As the cost of college has increased, so has the usage of 529 plans — tax-advantaged investment accounts used to pay for education expenses. In 2008, the value of all 529 plans was $105 billion. By the end of 2024, that amount roughly quintupled to $525 billion, according to the Investment Company Institute and the College Savings Plan Network.
The Motley Fool has compiled key 529 plan statistics to see just how popular these accounts have become and how much parents are relying on them to fund their children’s higher education.
529 plan basics
Here are the basics of a 529 plan:
- They are funded with after-tax dollars, but gains are tax-free, and withdrawals for qualified educational purposes are not taxed.
- Initially designed solely for paying for higher education, they can now be used for a variety of education expenses.
- 529 plans are state-sponsored, although investing in a plan run by one's state of residence is not required.
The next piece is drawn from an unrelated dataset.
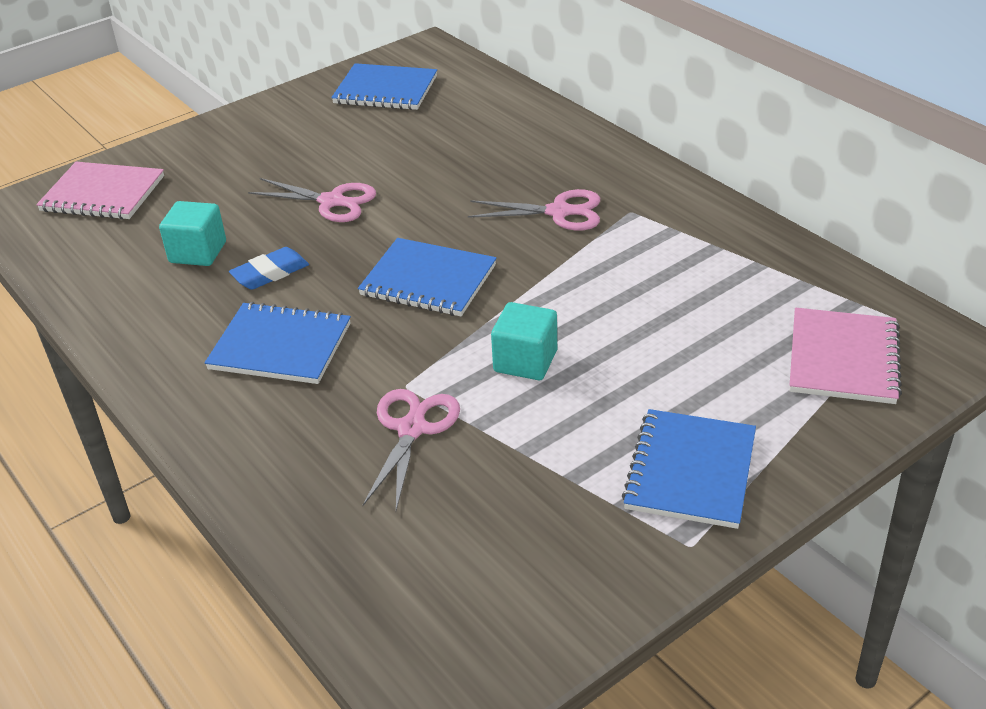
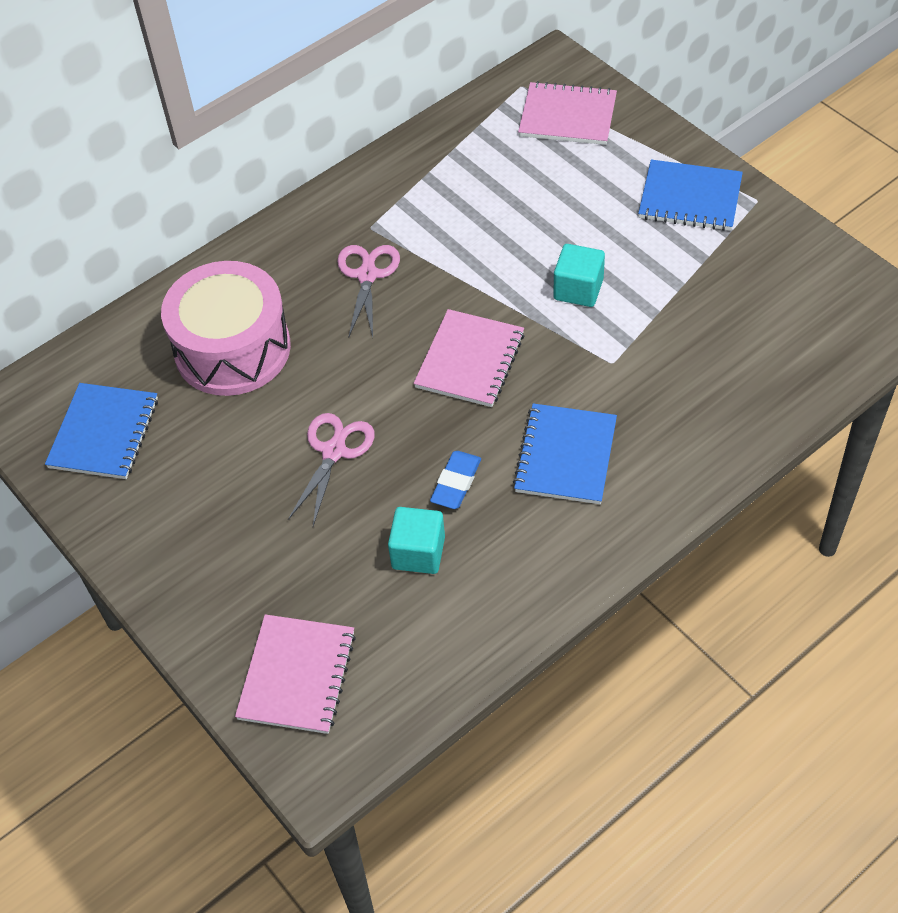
camera: 90 degrees left, 15 degrees up
(270, 273) = (456, 483): blue eraser -> blue eraser turned 60 degrees clockwise
(412, 429) = (662, 353): pink scissors -> none
(428, 280) = (470, 360): blue notebook -> pink notebook
(469, 142) = (232, 349): none -> pink drum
Investors are free to choose any state's plan, although some states offer incentives for residents.
- There are two types of 529 plans for those who intend to use the account to pay for college: prepaid tuition plans and savings plans.
- Prepaid tuition plans allow the funder to pay tuition at a specific college or university system in advance, which can be beneficial if tuition costs are expected to increase by the time the beneficiary attends the school.
- Savings plans allow the funder to invest in various funds and offer greater flexibility in how those funds are ultimately used.
For a deeper dive into how 529 plans work, check out The Motley Fool’s explainer.
Average 529 college savings plan contribution
The average tuition paid by a 529 plan is $3,225, about 10% of the overall cost of attendance, according to Sallie Mae.
That’s slightly less than the value of borrowed contributions from both parents and students, which includes loans, and about a quarter of the value that parents contribute via other non-borrowed means, like savings or other investments.